**DATA EXCERPT**:
________________________

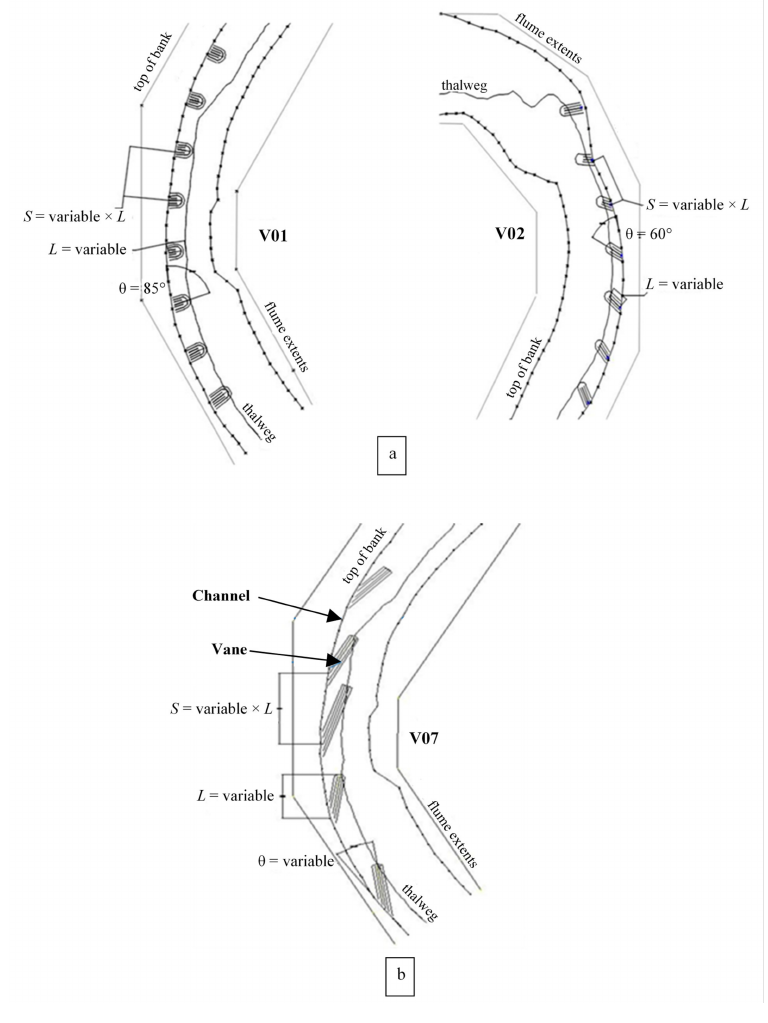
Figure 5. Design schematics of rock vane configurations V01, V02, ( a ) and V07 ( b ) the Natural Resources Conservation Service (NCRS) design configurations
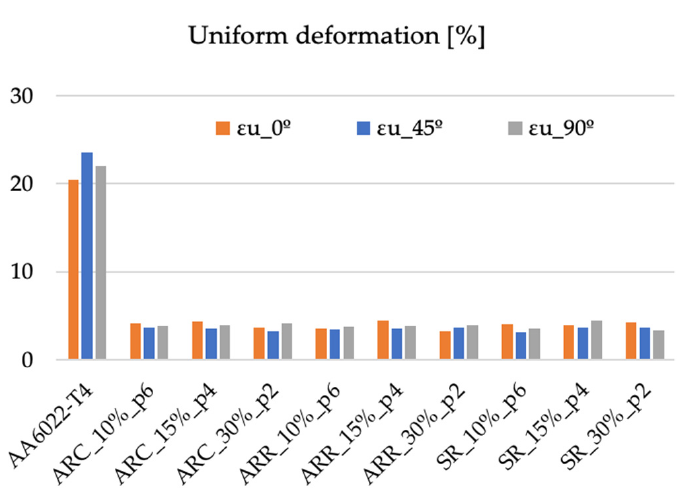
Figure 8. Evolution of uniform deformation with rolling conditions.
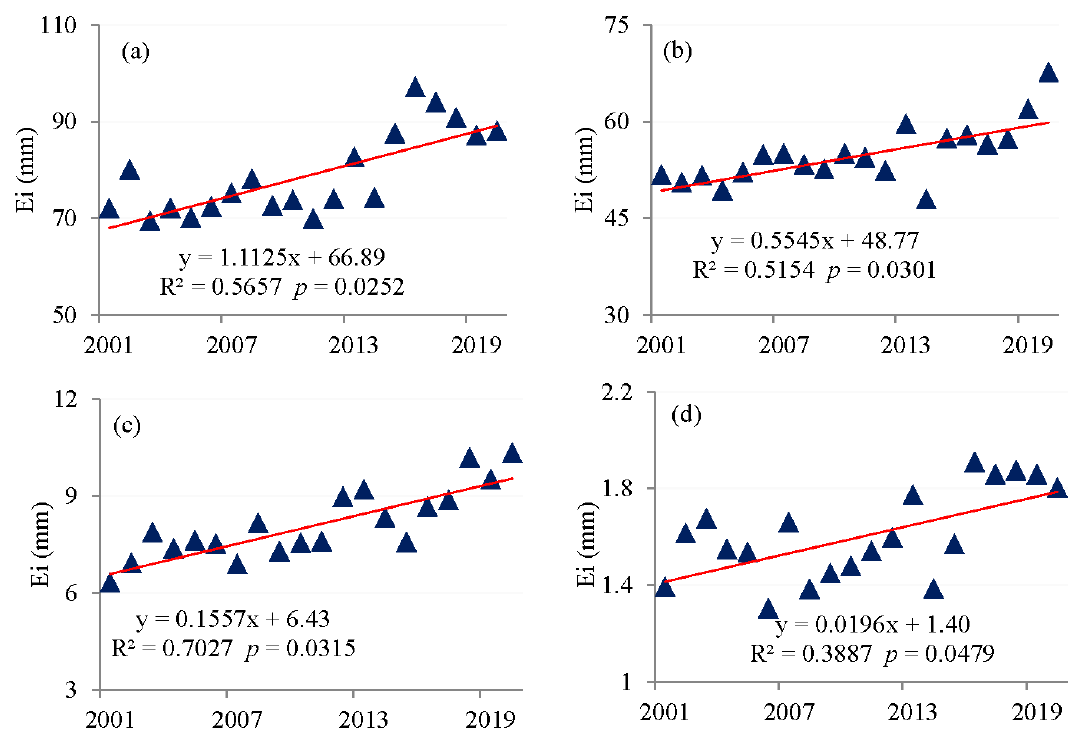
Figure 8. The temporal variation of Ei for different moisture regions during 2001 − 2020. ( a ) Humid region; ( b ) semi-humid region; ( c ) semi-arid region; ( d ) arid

________________________

**WORK INSTRUCTION**: Restate word for word the lines from the one containing "Figure 8. Evolution" through the end of the material above, both included, and nothing besides; drop the pictures.

**ANSWER FOR THIS EXERCISE**:
Figure 8. Evolution of uniform deformation with rolling conditions.
Figure 8. The temporal variation of Ei for different moisture regions during 2001 − 2020. ( a ) Humid region; ( b ) semi-humid region; ( c ) semi-arid region; ( d ) arid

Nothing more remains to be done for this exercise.